Real estate people properly say the most important three characteristics of Land are location, location, location. (The High School kids are asked what is the fourth!)

Yet, location is just as broad as Land. A location is of no use without an address to pin it down.

I use the name "Land" as the label for "a location with an address".

The defined concept called Rent follows naturally from this. Rent is a value that attaches to a location.

I describe Rent as "the extrinsic community created value that attaches to a location". A major weapon in our arsenal is our emphasis on community creation of the Rent. We can then claim it is morally right for the community to recapture it from those fortunate enough to enjoy the use of the location.

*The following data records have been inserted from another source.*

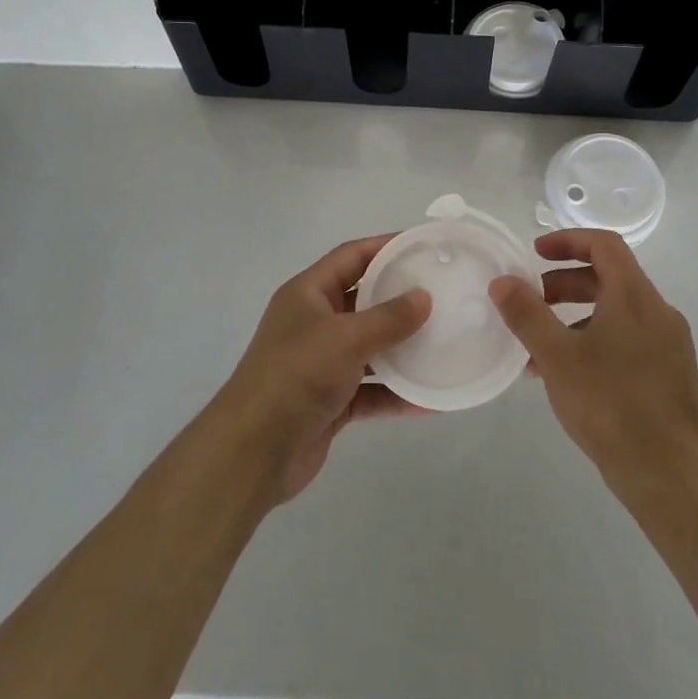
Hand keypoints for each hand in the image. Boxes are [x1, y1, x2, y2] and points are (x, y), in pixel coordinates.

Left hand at [215, 235, 429, 503]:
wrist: (253, 452)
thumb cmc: (297, 376)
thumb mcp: (346, 337)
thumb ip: (388, 318)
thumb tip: (424, 298)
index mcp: (308, 294)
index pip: (351, 257)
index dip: (385, 247)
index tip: (423, 247)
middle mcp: (314, 323)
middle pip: (364, 301)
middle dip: (400, 298)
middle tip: (442, 294)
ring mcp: (322, 364)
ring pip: (370, 347)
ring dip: (403, 348)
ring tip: (444, 342)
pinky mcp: (330, 401)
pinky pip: (371, 390)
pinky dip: (396, 393)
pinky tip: (430, 399)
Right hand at [490, 230, 697, 499]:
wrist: (669, 476)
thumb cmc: (611, 405)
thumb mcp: (558, 357)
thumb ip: (527, 315)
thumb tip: (502, 281)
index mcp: (635, 297)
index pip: (605, 245)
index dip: (567, 241)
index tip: (534, 252)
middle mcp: (658, 313)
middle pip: (609, 278)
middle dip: (563, 284)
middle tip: (529, 301)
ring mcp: (669, 345)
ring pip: (615, 314)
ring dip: (574, 318)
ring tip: (538, 350)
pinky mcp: (670, 375)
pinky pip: (627, 341)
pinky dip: (594, 342)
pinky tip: (568, 378)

Rent collection is not a tax. It is more like a user charge. Taxes generally have little connection to the benefit, or otherwise, that flows from them to the citizen. Rent collection is precisely a benefit charge. On the other hand, if you get $1,000 benefit from your location, you pay $1000; should you be lucky enough you get a $1 million benefit - you pay a $1 million.

At times I have found Georgists viewing a high Rent as a disadvantage. We want to "tax Rent", so a higher Rent means higher taxes - an unhappy circumstance liked by no-one.

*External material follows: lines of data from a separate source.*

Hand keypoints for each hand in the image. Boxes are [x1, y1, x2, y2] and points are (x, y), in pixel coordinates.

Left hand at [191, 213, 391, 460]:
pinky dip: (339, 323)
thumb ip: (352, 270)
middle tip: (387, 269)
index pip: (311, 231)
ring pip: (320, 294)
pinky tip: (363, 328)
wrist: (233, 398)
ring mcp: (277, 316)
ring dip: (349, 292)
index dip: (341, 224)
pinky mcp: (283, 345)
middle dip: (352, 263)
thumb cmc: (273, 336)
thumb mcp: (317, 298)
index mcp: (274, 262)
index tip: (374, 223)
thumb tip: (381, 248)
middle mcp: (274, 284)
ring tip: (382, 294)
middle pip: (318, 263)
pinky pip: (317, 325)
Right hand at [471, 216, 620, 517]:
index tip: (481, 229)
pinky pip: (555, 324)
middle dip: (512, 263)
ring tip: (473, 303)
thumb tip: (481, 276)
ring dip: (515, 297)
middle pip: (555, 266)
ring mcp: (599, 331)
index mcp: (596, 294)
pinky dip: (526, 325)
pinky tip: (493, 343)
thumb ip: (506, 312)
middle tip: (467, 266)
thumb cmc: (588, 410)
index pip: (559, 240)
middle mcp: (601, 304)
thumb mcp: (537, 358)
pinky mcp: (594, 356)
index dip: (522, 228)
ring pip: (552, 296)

In fact, a higher Rent means a greater advantage to a good entrepreneur. So, in a Georgist economy, I would expect that very good locations will attract a premium payment from eager people. So, there will be a land market in a Georgist economy - but not for Rent, which will have been collected.

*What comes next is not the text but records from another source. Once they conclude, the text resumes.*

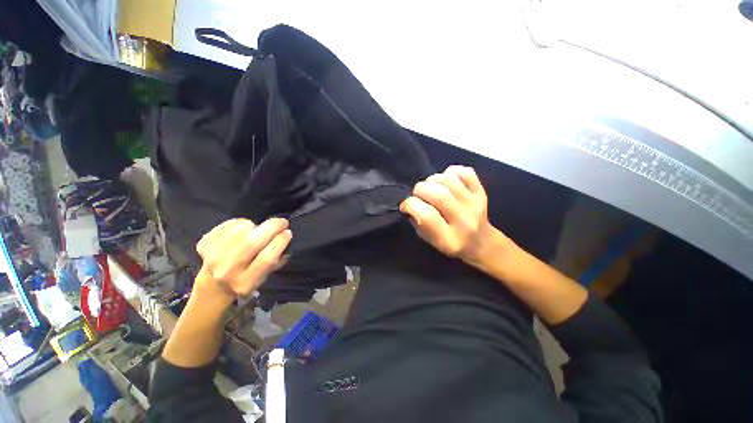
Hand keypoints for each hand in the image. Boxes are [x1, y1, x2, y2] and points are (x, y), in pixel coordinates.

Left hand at [195, 218, 291, 301]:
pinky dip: (240, 223)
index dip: (280, 242)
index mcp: (245, 283)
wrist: (214, 283)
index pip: (266, 259)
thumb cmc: (247, 277)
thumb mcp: (265, 276)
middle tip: (282, 222)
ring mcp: (212, 258)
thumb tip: (286, 236)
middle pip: (251, 243)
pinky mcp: (204, 244)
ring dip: (255, 226)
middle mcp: (226, 272)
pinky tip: (242, 230)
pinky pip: (228, 225)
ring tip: (258, 230)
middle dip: (271, 227)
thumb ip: (277, 259)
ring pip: (240, 230)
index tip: (288, 232)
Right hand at [400, 166, 498, 265]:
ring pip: (449, 180)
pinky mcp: (481, 192)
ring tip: (430, 186)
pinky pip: (465, 172)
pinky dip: (451, 172)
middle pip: (438, 194)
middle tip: (417, 194)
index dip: (410, 205)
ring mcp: (475, 204)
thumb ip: (419, 223)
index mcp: (449, 238)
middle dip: (420, 189)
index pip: (427, 215)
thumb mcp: (431, 241)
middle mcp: (464, 221)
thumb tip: (410, 204)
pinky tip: (446, 180)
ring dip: (433, 179)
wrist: (482, 243)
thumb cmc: (452, 244)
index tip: (405, 205)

I am opposed to the suggestions made by a few Georgists that Rent for a particular location can be measured by the market. The fact that Trump (say) can pay more for a piece of Land than Sullivan or Pollard is directly connected to his entrepreneurial ability. Trump gets Wages for his entrepreneurial ability. If we use his high bid as a basis for collecting revenue - we are taxing Wages.

However, if the whole area is becoming very attractive to entrepreneurs, it is probable that in the Geocracy Gwartney will be along with his Merry Men to re-appraise a whole area - not specifically Trump's lot.

LABOR AND WAGES


Labor is a good label for human exertion. We consider that human exertion tells us all we are likely to know about the person. That it is the manifestation of the human being - the resultant of everything that is part of the human. In this way, we include everything that is human within the label - Labor.

Labor uses Land to produce something. Food, clothing, shelter and the rest all come from the land. These products are not Land, or Labor (by definition). They are something else.

We call the product Wealth. Wealth production seems to imply completion. If we are making a spade and we stop producing when we have made the handle, the spade is incomplete. We need the blade made and fixed firmly to the handle before we have our intended Wealth. Once we have the completed product in our hands, we will use it. Using, or consuming, a product diminishes it. We feel that a battered, blunt, spade is not so valuable to us as a new, sharp bladed ,creation.

The reason why we exerted (something we don't particularly like) is to get something - in this case the spade. The completed spade is the result of exertion. It is Wealth.

So, what is an incomplete product on its way to Wealth? Here we are introduced to the concept of time. When one picks an apple from a forest tree and eats it, no time is involved. The producer and the consumer are one. To avoid bothering with intra-familial activities, Political Economy begins with the first exchange - perhaps we should say - the first arm's length exchange.

Time is part of all economic production and has economic consequences to Labor. If one has a choice between producing something with the same exertion, but taking a week or 6 weeks, the choice will be the shorter time. Time is a cost to production as is exertion. Labor will take more time only if a reward is available.

Hence Interest as the payment for time.